5. Blood Electrolytes and Minerals
As CKD advances, your kidneys may struggle to regulate critical minerals and electrolytes. These lab values help detect imbalances that could cause complications:
- Potassium: Too much can lead to dangerous heart rhythms
- Sodium: Affects hydration, blood pressure, and fluid retention
- Phosphorus & Calcium: Imbalances can contribute to bone weakening or vascular calcification
Monitoring these markers helps your provider prevent secondary complications that can develop after a CKD diagnosis, especially in later stages.
6. Hemoglobin and Iron Studies
Your kidneys play a key role in making erythropoietin, a hormone that stimulates red blood cell production. This is an effect of your CKD diagnosis, not a cause in most cases. In CKD, this signaling between the kidneys and the bone marrow weakens, which may lead to anemia. You may be tested for:
- Hemoglobin: Measures red blood cell levels
- Ferritin & Iron Saturation: Reveal iron stores and utilization
Anemia is common even in early CKD and can cause symptoms like fatigue, weakness, and shortness of breath. Addressing it early improves energy and quality of life.
7. Kidney Imaging
For many patients, the CKD diagnosis comes without a clear cause.

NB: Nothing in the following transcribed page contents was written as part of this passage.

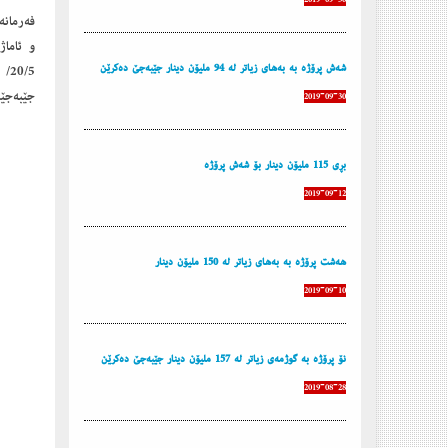
فەرمانە
شەش پرۆژە بە بەهای زیاتر لە 94 ملیۆن دینار جێبەجێ دەكرێن
جێبەجێک
2019-09-30
بڕی 115 ملیۆن دینار بۆ شەش پرۆژە
2019-09-12
هەشت پرۆژە بە بەهای زیاتر لە 150 ملیۆن دینار
2019-09-10
نۆ پرۆژە بە گوژمەی زیاتر لە 157 ملیۆن دینار جێبەجێ دەكرێن
2019-08-28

Imaging can help identify structural issues, such as:
- Obstruction (like kidney stones or scarring)
- Cysts or congenital abnormalities
- Asymmetry in kidney size or function
Most often, your provider will order a renal ultrasound—a safe, noninvasive, and widely available test. If greater detail is needed, a CT scan may follow. Imaging helps clarify whether the damage is longstanding, potentially reversible, or part of a different condition entirely.
8. When Indicated: Kidney Biopsy
In select cases, especially when symptoms don’t match the typical course of disease, your nephrologist may recommend a kidney biopsy to determine the primary cause for the CKD diagnosis. This involves:
- Using a fine needle to collect a small sample of kidney tissue
- Looking at the tissue under a microscope for signs of inflammation, scarring, or immune activity
Biopsies are generally reserved for complex or rapidly changing cases. They’re uncommon in the immediate aftermath of a standard CKD diagnosis, but they can offer critical insights if treatment decisions hinge on a precise cause.

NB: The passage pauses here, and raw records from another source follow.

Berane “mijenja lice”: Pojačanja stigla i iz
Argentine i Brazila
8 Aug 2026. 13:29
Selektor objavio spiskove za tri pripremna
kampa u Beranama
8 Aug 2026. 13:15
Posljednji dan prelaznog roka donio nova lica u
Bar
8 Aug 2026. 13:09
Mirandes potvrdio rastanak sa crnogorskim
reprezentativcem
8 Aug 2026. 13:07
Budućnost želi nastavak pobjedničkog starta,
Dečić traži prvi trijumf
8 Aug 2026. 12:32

Takeaway: Knowledge Is Your Ally
A CKD diagnosis marks the beginning of a new chapter in your health journey—but it doesn’t mean you’re powerless. These follow-up tests serve as tools, not judgments. They help your care team track progress, tailor treatment, and prevent complications long before symptoms appear.
Understanding what each test means equips you to ask better questions, recognize early warning signs, and work proactively with your nephrologist. Remember: CKD doesn’t move on its own. Monitoring and action—especially in the early stages—can help keep your kidneys working longer and your life more stable.
📚 Works Cited
- KDIGO 2021 Clinical Practice Guideline for the Evaluation and Management of CKD. Kidney Int Suppl. 2021;11(1):S1–S115.
- National Kidney Foundation. Laboratory Tests for Kidney Disease. Accessed 2025.